Requirement -
Beginning with the line that contains "bonds, which are becoming more attractive", output each line below exactly through the last one, both included, and nothing else.

[Dataset entries]
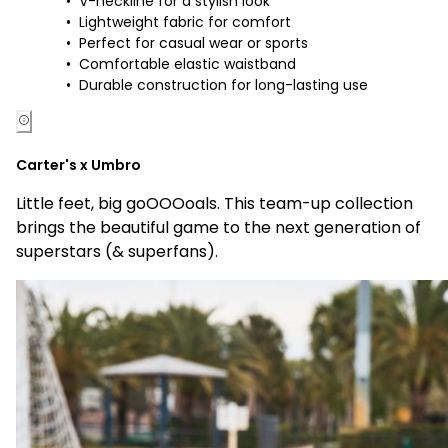
V-neckline for a stylish look
Lightweight fabric for comfort
Perfect for casual wear or sports
Comfortable elastic waistband
Durable construction for long-lasting use
Carter's x Umbro
Little feet, big goOOOoals. This team-up collection
brings the beautiful game to the next generation of
superstars (& superfans).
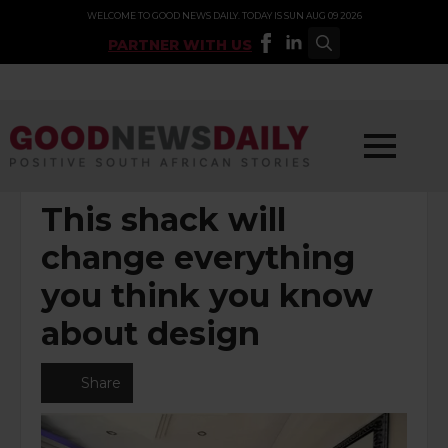
WELCOME TO GOOD NEWS DAILY. TODAY IS SUN AUG 09 2026
PARTNER WITH US
Search
for:
POSTED UNDER:
ARTS & LIFESTYLE
This shack will
change everything
you think you know
about design
Share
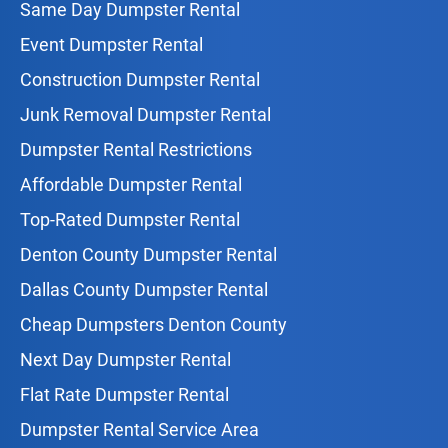
Same Day Dumpster Rental
Event Dumpster Rental
Construction Dumpster Rental
Junk Removal Dumpster Rental
Dumpster Rental Restrictions
Affordable Dumpster Rental
Top-Rated Dumpster Rental
Denton County Dumpster Rental
Dallas County Dumpster Rental
Cheap Dumpsters Denton County
Next Day Dumpster Rental
Flat Rate Dumpster Rental
Dumpster Rental Service Area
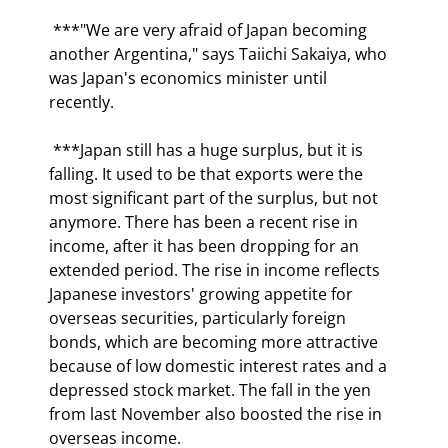
 ***"We are very afraid of Japan becoming 
another Argentina," says Taiichi Sakaiya, who 
was Japan's economics minister until 
recently.  
 ***Japan still has a huge surplus, but it is 
falling. It used to be that exports were the 
most significant part of the surplus, but not 
anymore. There has been a recent rise in 
income, after it has been dropping for an 
extended period. The rise in income reflects 
Japanese investors' growing appetite for 
overseas securities, particularly foreign 
bonds, which are becoming more attractive 
because of low domestic interest rates and a 
depressed stock market. The fall in the yen 
from last November also boosted the rise in 
overseas income.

Answer to this task -
bonds, which are becoming more attractive 
because of low domestic interest rates and a 
depressed stock market. The fall in the yen 
from last November also boosted the rise in 
overseas income.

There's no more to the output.